* ENTRIES PROVIDED:

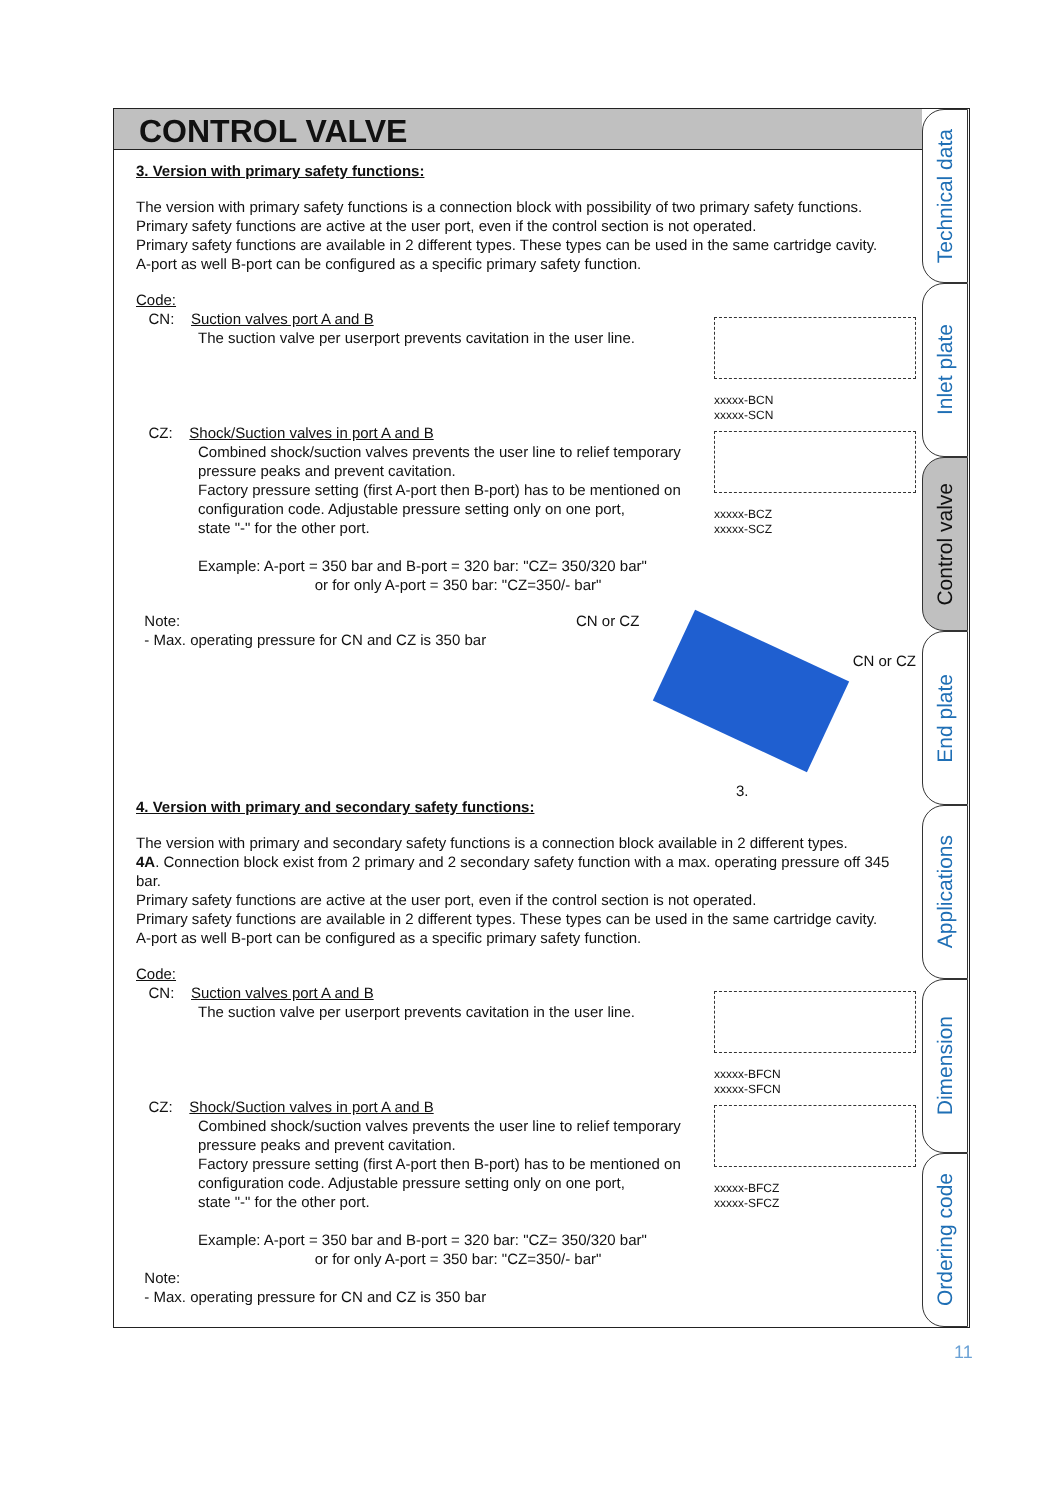CONTROL VALVE
3. Version with primary safety functions:
The version with primary safety functions is a connection block with possibility of two primary safety functions.
Primary safety functions are active at the user port, even if the control section is not operated.
Primary safety functions are available in 2 different types. These types can be used in the same cartridge cavity.
A-port as well B-port can be configured as a specific primary safety function.
Code:
CN: Suction valves port A and B
The suction valve per userport prevents cavitation in the user line.
xxxxx-BCN
xxxxx-SCN
CZ: Shock/Suction valves in port A and B
Combined shock/suction valves prevents the user line to relief temporary
pressure peaks and prevent cavitation.
Factory pressure setting (first A-port then B-port) has to be mentioned on
configuration code. Adjustable pressure setting only on one port,
state "-" for the other port.
Example: A-port = 350 bar and B-port = 320 bar: "CZ= 350/320 bar"
or for only A-port = 350 bar: "CZ=350/- bar"
xxxxx-BCZ
xxxxx-SCZ
Note:
- Max. operating pressure for CN and CZ is 350 bar
CN or CZ
CN or CZ
3.
4. Version with primary and secondary safety functions:
The version with primary and secondary safety functions is a connection block available in 2 different types.
4A. Connection block exist from 2 primary and 2 secondary safety function with a max. operating pressure off 345 bar.
Primary safety functions are active at the user port, even if the control section is not operated.
Primary safety functions are available in 2 different types. These types can be used in the same cartridge cavity.
A-port as well B-port can be configured as a specific primary safety function.
Code:
CN: Suction valves port A and B
The suction valve per userport prevents cavitation in the user line.
xxxxx-BFCN
xxxxx-SFCN
CZ: Shock/Suction valves in port A and B
Combined shock/suction valves prevents the user line to relief temporary
pressure peaks and prevent cavitation.
Factory pressure setting (first A-port then B-port) has to be mentioned on
configuration code. Adjustable pressure setting only on one port,
state "-" for the other port.
Example: A-port = 350 bar and B-port = 320 bar: "CZ= 350/320 bar"
or for only A-port = 350 bar: "CZ=350/- bar"
xxxxx-BFCZ
xxxxx-SFCZ
Note:
- Max. operating pressure for CN and CZ is 350 bar
Technical data
Inlet plate
Control valve
End plate
Applications
Dimension
Ordering code
11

* HOW TO COMPLETE THIS TASK:
Pictures aside, return all the entries above exactly.

* ANSWER BELOW:
CONTROL VALVE
3. Version with primary safety functions:
The version with primary safety functions is a connection block with possibility of two primary safety functions.
Primary safety functions are active at the user port, even if the control section is not operated.
Primary safety functions are available in 2 different types. These types can be used in the same cartridge cavity.
A-port as well B-port can be configured as a specific primary safety function.
Code:
CN: Suction valves port A and B
The suction valve per userport prevents cavitation in the user line.
xxxxx-BCN
xxxxx-SCN
CZ: Shock/Suction valves in port A and B
Combined shock/suction valves prevents the user line to relief temporary
pressure peaks and prevent cavitation.
Factory pressure setting (first A-port then B-port) has to be mentioned on
configuration code. Adjustable pressure setting only on one port,
state "-" for the other port.
Example: A-port = 350 bar and B-port = 320 bar: "CZ= 350/320 bar"
or for only A-port = 350 bar: "CZ=350/- bar"
xxxxx-BCZ
xxxxx-SCZ
Note:
- Max. operating pressure for CN and CZ is 350 bar
CN or CZ
CN or CZ
3.
4. Version with primary and secondary safety functions:
The version with primary and secondary safety functions is a connection block available in 2 different types.
4A. Connection block exist from 2 primary and 2 secondary safety function with a max. operating pressure off 345 bar.
Primary safety functions are active at the user port, even if the control section is not operated.
Primary safety functions are available in 2 different types. These types can be used in the same cartridge cavity.
A-port as well B-port can be configured as a specific primary safety function.
Code:
CN: Suction valves port A and B
The suction valve per userport prevents cavitation in the user line.
xxxxx-BFCN
xxxxx-SFCN
CZ: Shock/Suction valves in port A and B
Combined shock/suction valves prevents the user line to relief temporary
pressure peaks and prevent cavitation.
Factory pressure setting (first A-port then B-port) has to be mentioned on
configuration code. Adjustable pressure setting only on one port,
state "-" for the other port.
Example: A-port = 350 bar and B-port = 320 bar: "CZ= 350/320 bar"
or for only A-port = 350 bar: "CZ=350/- bar"
xxxxx-BFCZ
xxxxx-SFCZ
Note:
- Max. operating pressure for CN and CZ is 350 bar
Technical data
Inlet plate
Control valve
End plate
Applications
Dimension
Ordering code
11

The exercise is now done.